- KUTIPAN DOKUMEN -

☆ ☆ ☆ ☆ ☆

Di masa sebelum masehi, sangat sulit menemukan catatan tua di Jawa yang bisa
membuka selubung gelap sejarah awalnya. Pangeran Aji Saka sendiri baru
“diketahui” memulai sistem penulisan huruf Jawi kuno yang berdasarkan pada
tipologi huruf Hindustan pada masa antara 0 sampai 100 Masehi. Dalam periode
ini di Kalimantan telah berdiri Kerajaan Hindu Kutai dan Kerajaan Langasuka di
Kedah, Malaya. Tarumanegara di Jawa Barat baru berdiri tahun 400-an Masehi. Di
Sumatera, agama Budha baru menyebar pada tahun 425 Masehi dan mencapai kejayaan
pada masa Kerajaan Sriwijaya.

☆ ☆ ☆ ☆ ☆

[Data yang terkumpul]

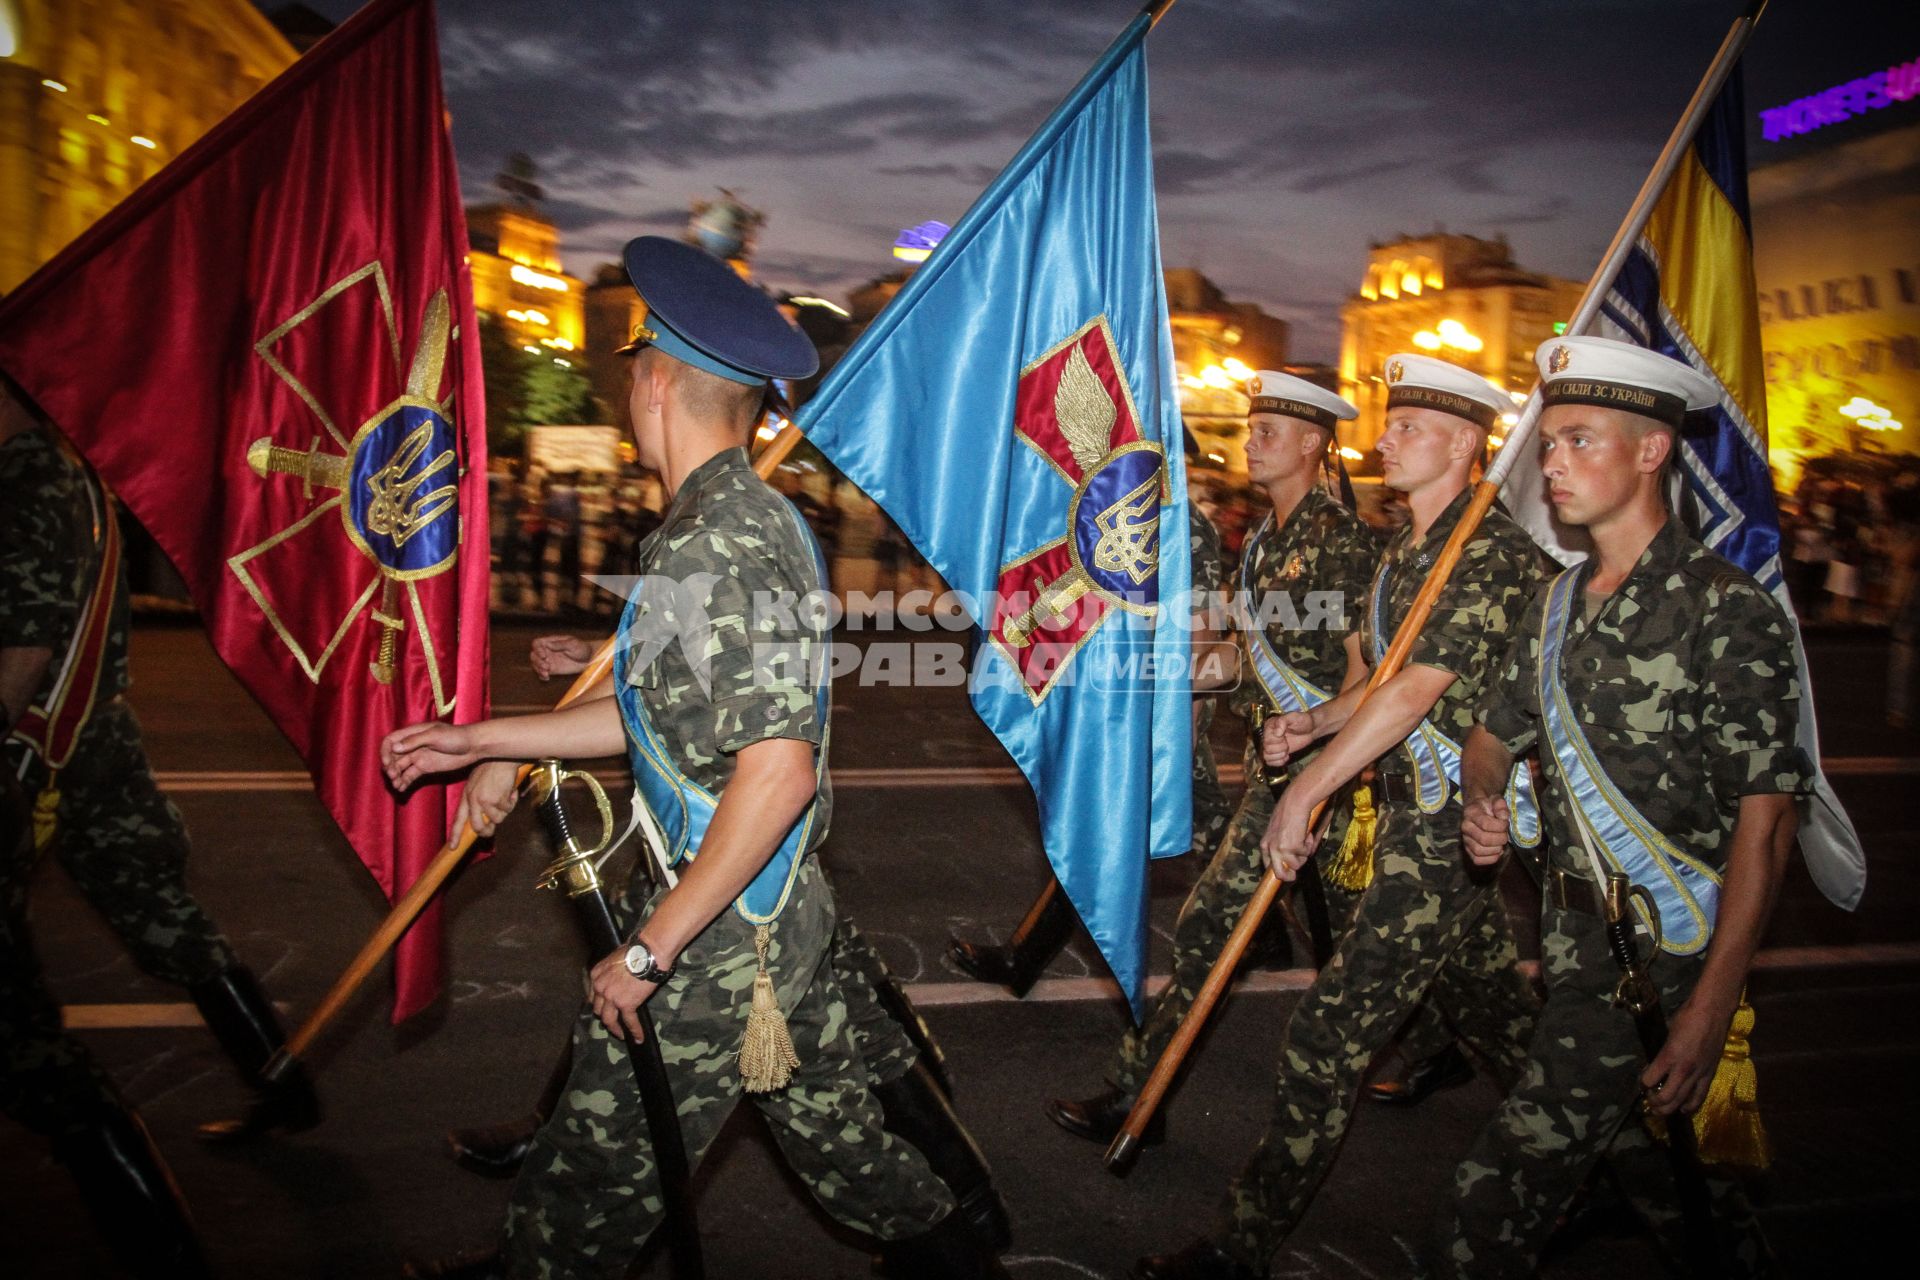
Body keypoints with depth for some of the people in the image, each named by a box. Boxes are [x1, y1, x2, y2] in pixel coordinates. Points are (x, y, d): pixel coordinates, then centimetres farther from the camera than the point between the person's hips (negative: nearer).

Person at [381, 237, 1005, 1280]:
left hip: (720, 930, -10)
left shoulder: (717, 552, -23)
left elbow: (777, 771, -30)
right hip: (779, 910, 10)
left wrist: (652, 946, -21)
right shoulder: (752, 518, 9)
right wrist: (480, 740, 16)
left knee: (587, 1186, 8)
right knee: (827, 1119, 24)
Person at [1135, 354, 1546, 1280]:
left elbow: (1417, 691, -24)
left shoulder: (1496, 554, -16)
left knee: (1330, 1031, -7)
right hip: (1415, 817, 10)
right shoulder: (1401, 554, 14)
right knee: (1487, 1005, 21)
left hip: (1450, 830, -9)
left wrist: (1306, 793, -24)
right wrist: (1312, 723, -1)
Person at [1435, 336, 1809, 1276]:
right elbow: (1493, 731, 23)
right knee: (1650, 1157, 23)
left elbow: (1766, 820, -17)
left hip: (1661, 955, -7)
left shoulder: (1729, 611, -13)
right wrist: (1483, 801, 1)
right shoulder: (1558, 605, 10)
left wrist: (1710, 1011, -22)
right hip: (1574, 941, 8)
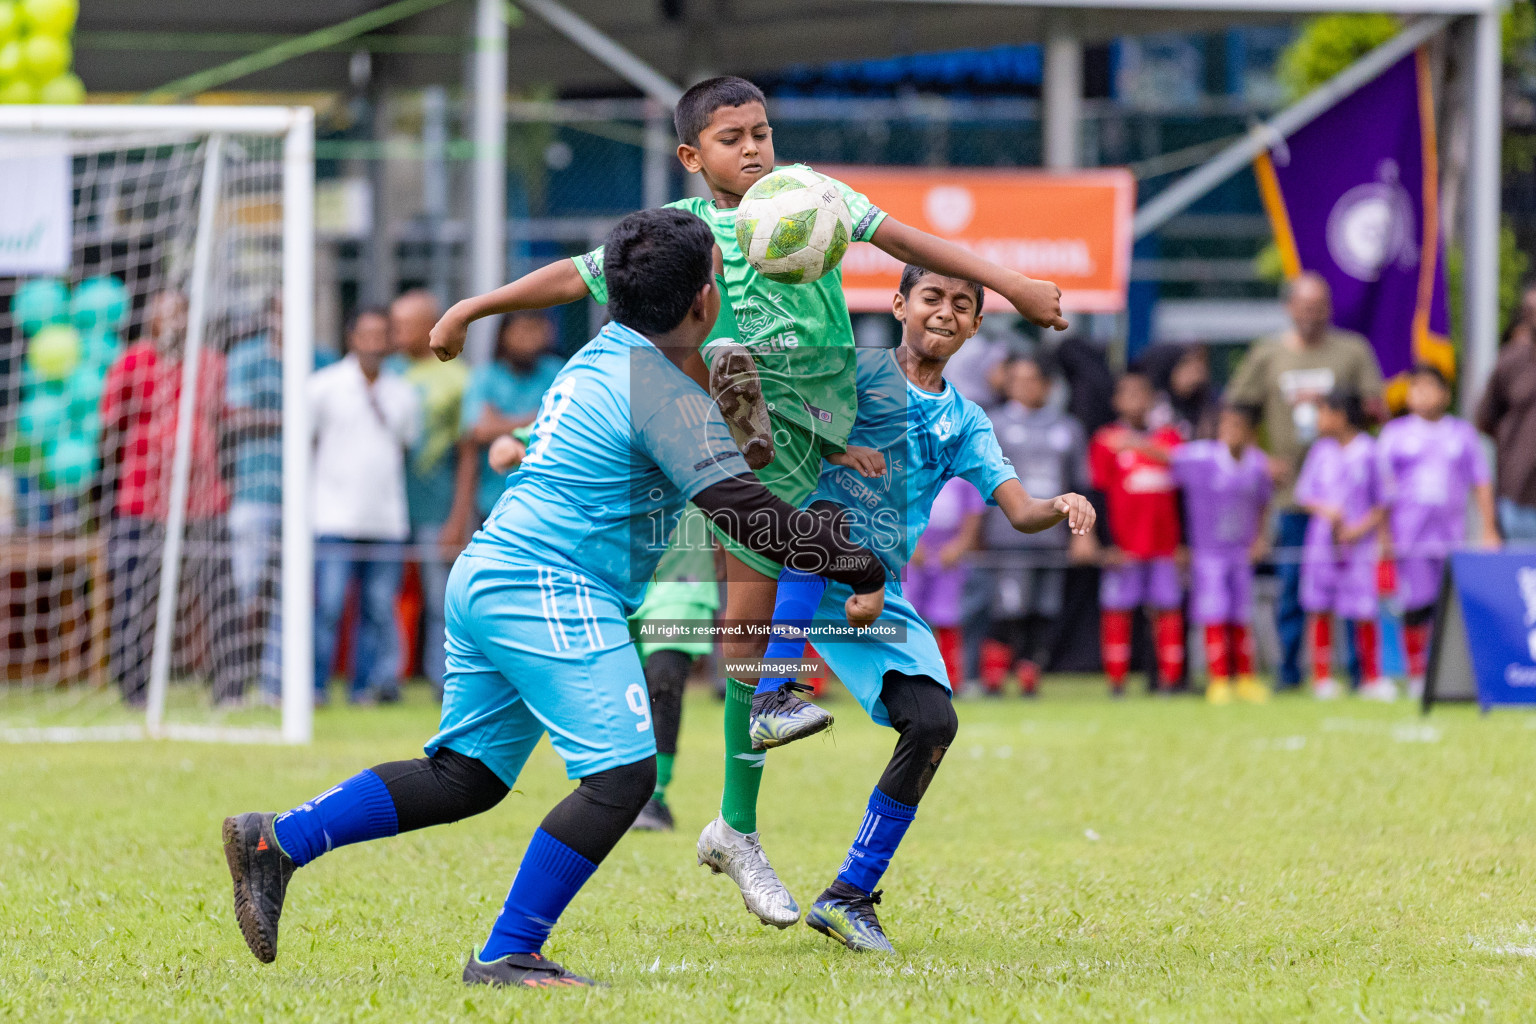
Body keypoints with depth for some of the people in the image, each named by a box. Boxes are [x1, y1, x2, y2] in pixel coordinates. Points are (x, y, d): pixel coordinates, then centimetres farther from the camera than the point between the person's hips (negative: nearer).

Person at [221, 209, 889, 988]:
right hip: (547, 590, -10)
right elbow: (736, 504, -18)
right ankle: (507, 955, -15)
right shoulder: (662, 390, -12)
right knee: (622, 773, -14)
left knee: (464, 777, 15)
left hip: (485, 575, 10)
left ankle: (275, 841, 14)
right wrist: (860, 569, -14)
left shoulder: (600, 358, 17)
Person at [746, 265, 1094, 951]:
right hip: (805, 580, -5)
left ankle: (848, 897, -1)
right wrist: (831, 448, -22)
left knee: (933, 722, -12)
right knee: (829, 518, -38)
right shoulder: (857, 369, 2)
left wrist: (1061, 508, -18)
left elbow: (1019, 510, 4)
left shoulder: (964, 423, 15)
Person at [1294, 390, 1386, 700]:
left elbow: (1383, 502, 0)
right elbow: (1303, 493, 8)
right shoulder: (1321, 450, 8)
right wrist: (1325, 510, -11)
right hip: (1322, 542, 3)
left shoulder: (1369, 451, -2)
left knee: (1364, 612, -3)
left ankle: (1372, 678, 10)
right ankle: (1322, 677, 10)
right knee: (1320, 609, 2)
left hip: (1360, 544, -3)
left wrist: (1360, 528, -12)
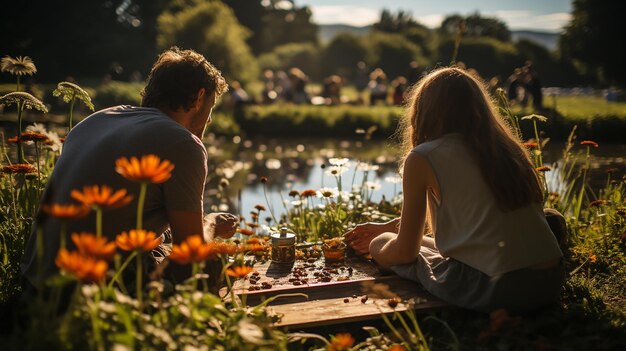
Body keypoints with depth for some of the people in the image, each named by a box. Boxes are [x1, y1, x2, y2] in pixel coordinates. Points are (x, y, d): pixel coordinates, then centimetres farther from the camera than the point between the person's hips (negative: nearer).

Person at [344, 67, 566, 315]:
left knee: (380, 245, 14)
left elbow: (405, 252, 4)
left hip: (494, 288, -6)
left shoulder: (422, 158, -3)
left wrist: (379, 247, 29)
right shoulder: (503, 146, 16)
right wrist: (387, 227, 42)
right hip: (551, 282, 6)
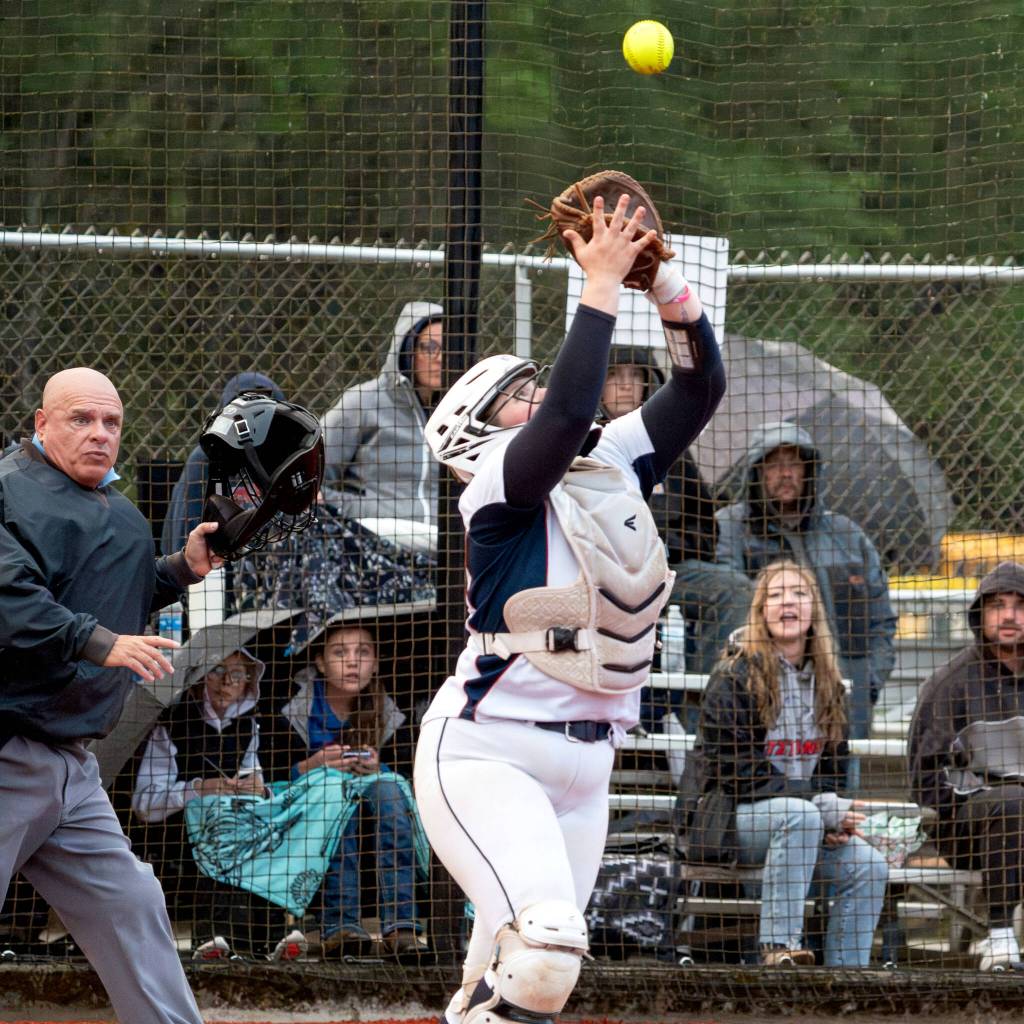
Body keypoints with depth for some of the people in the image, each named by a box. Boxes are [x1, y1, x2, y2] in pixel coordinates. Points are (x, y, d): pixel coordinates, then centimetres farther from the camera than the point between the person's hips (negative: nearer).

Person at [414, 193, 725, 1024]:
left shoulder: (612, 465, 11)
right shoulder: (499, 486, -11)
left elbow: (698, 387, 8)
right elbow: (570, 412, -29)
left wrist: (661, 278, -6)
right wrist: (603, 286, -23)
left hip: (584, 765, 8)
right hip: (487, 751, -8)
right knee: (544, 946, -26)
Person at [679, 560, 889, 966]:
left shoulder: (827, 683, 13)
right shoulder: (735, 677, -8)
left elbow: (830, 767, 16)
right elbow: (737, 772, -15)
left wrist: (835, 814, -8)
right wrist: (822, 808, -21)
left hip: (804, 817, 6)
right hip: (728, 820, -6)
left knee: (869, 867, -18)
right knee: (800, 815, -36)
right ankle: (779, 945, -37)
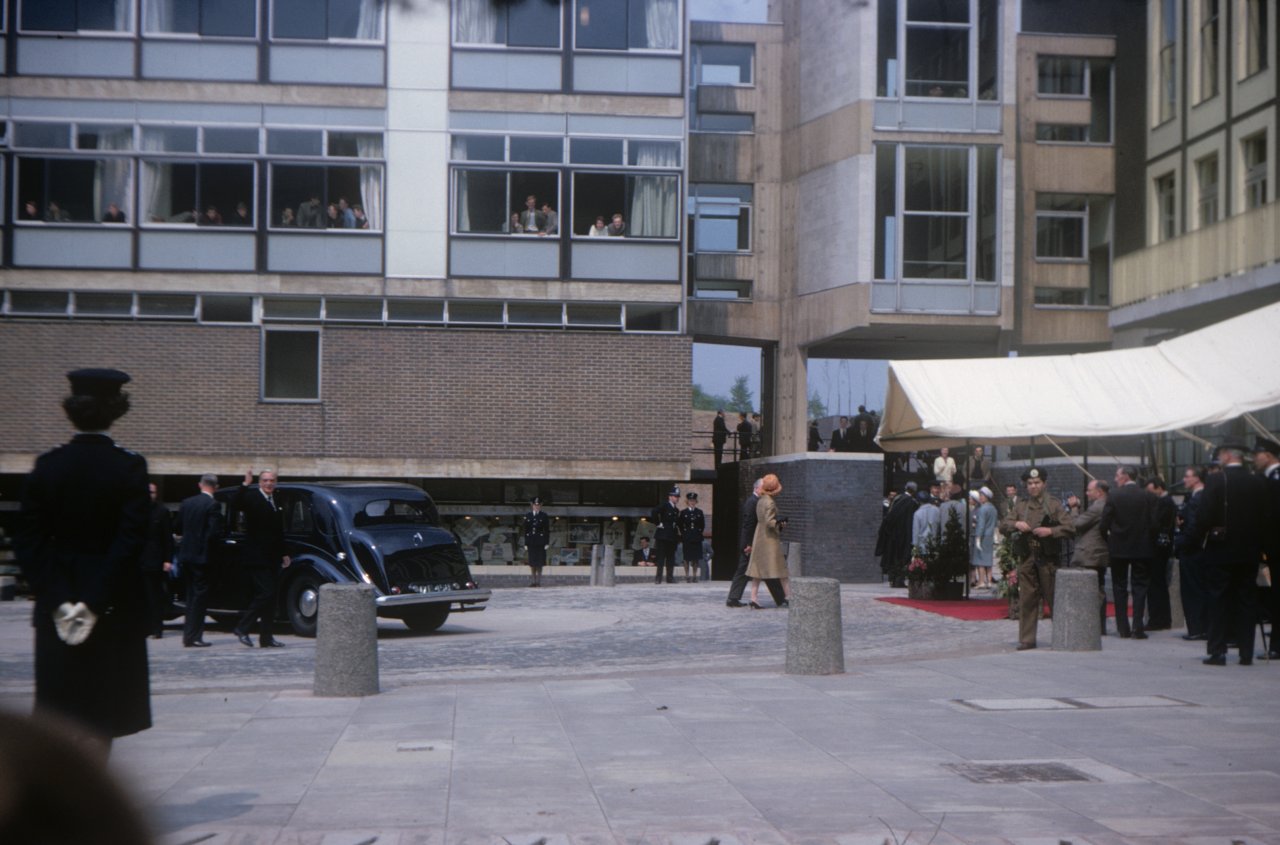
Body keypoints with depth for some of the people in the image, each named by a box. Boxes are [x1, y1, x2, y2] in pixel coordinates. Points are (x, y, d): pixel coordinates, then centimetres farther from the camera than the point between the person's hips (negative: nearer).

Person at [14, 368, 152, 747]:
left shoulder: (48, 465, -1)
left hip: (57, 610, 3)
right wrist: (95, 602, -14)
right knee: (102, 716, 6)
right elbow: (130, 541, -16)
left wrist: (58, 600, -7)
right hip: (114, 610, -2)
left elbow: (28, 541, -5)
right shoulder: (128, 466, -10)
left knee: (59, 710, 11)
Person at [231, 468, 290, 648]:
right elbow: (235, 504, -28)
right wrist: (245, 484, -37)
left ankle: (266, 638, 12)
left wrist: (283, 554, 23)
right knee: (265, 594, -15)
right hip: (257, 559, -8)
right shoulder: (252, 497, -6)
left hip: (272, 559, 8)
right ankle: (242, 628, -3)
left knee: (270, 597, 8)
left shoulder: (275, 501, 17)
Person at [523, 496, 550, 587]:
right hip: (531, 541, 2)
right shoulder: (527, 516, 7)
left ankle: (539, 580, 3)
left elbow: (547, 530, 0)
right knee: (532, 562, 4)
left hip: (540, 542, -2)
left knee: (539, 562, -2)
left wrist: (547, 543, -6)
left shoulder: (544, 516, 0)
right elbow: (525, 530, 8)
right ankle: (534, 580, 12)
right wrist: (526, 543, 3)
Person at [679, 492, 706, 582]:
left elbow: (702, 525, 10)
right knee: (687, 558, -1)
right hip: (686, 539, -2)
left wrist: (699, 533, 3)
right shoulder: (683, 512, 3)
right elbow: (681, 525, 4)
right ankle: (687, 575, 5)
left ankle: (694, 575, 11)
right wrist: (684, 534, -1)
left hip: (697, 538, 2)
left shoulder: (699, 512, 8)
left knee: (696, 558, 3)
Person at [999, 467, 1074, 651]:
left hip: (1048, 558, -3)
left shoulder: (1054, 504, 2)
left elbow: (1070, 528, -3)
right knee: (1026, 600, 2)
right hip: (1026, 558, 3)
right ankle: (1026, 639, 7)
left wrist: (1050, 531, -16)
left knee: (1054, 598, 2)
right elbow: (1003, 526, 10)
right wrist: (1016, 524, -10)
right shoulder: (1020, 505, 12)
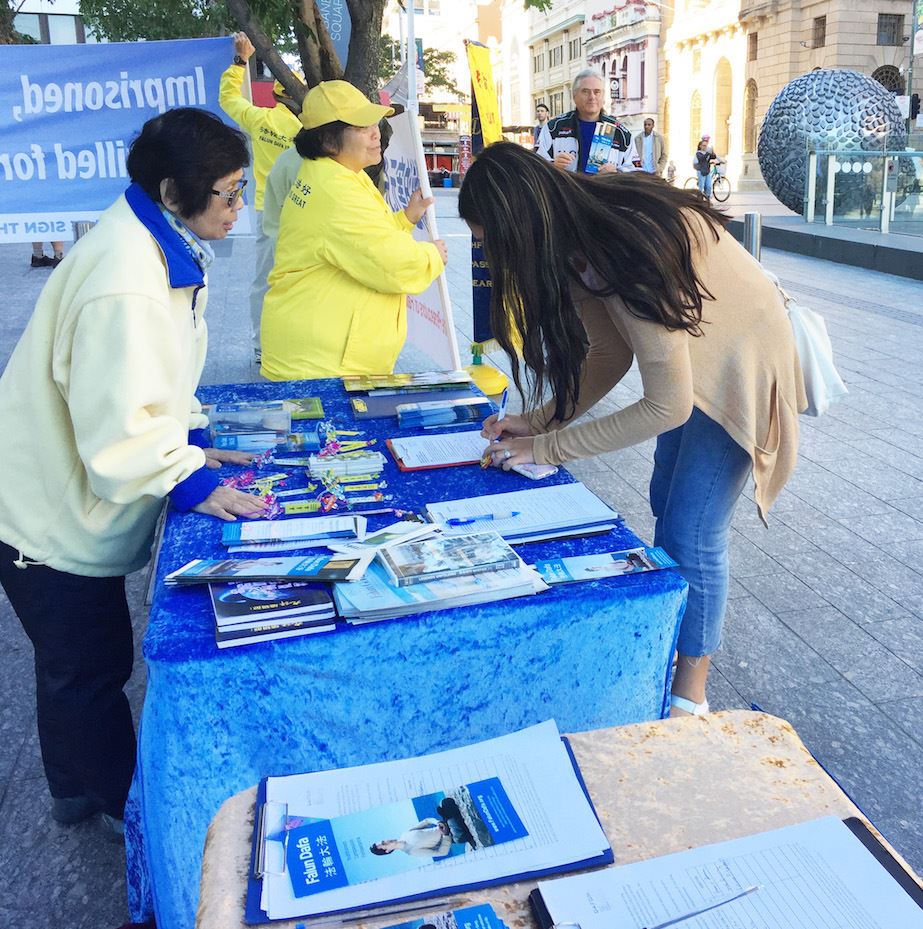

☆ ☆ ☆ ☆ ☆

- YANG DIMINTA -
Ketik ulang bagian kutipan sejarah ini, mulai dari "Di masa sebelum" dan terus sampai "masa Kerajaan Sriwijaya.". Kerjakan hanya berdasarkan kutipan sejarah ini.

- HASIL LATIHAN -
Di masa sebelum masehi, sangat sulit menemukan catatan tua di Jawa yang bisa
membuka selubung gelap sejarah awalnya. Pangeran Aji Saka sendiri baru
“diketahui” memulai sistem penulisan huruf Jawi kuno yang berdasarkan pada
tipologi huruf Hindustan pada masa antara 0 sampai 100 Masehi. Dalam periode
ini di Kalimantan telah berdiri Kerajaan Hindu Kutai dan Kerajaan Langasuka di
Kedah, Malaya. Tarumanegara di Jawa Barat baru berdiri tahun 400-an Masehi. Di
Sumatera, agama Budha baru menyebar pada tahun 425 Masehi dan mencapai kejayaan
pada masa Kerajaan Sriwijaya.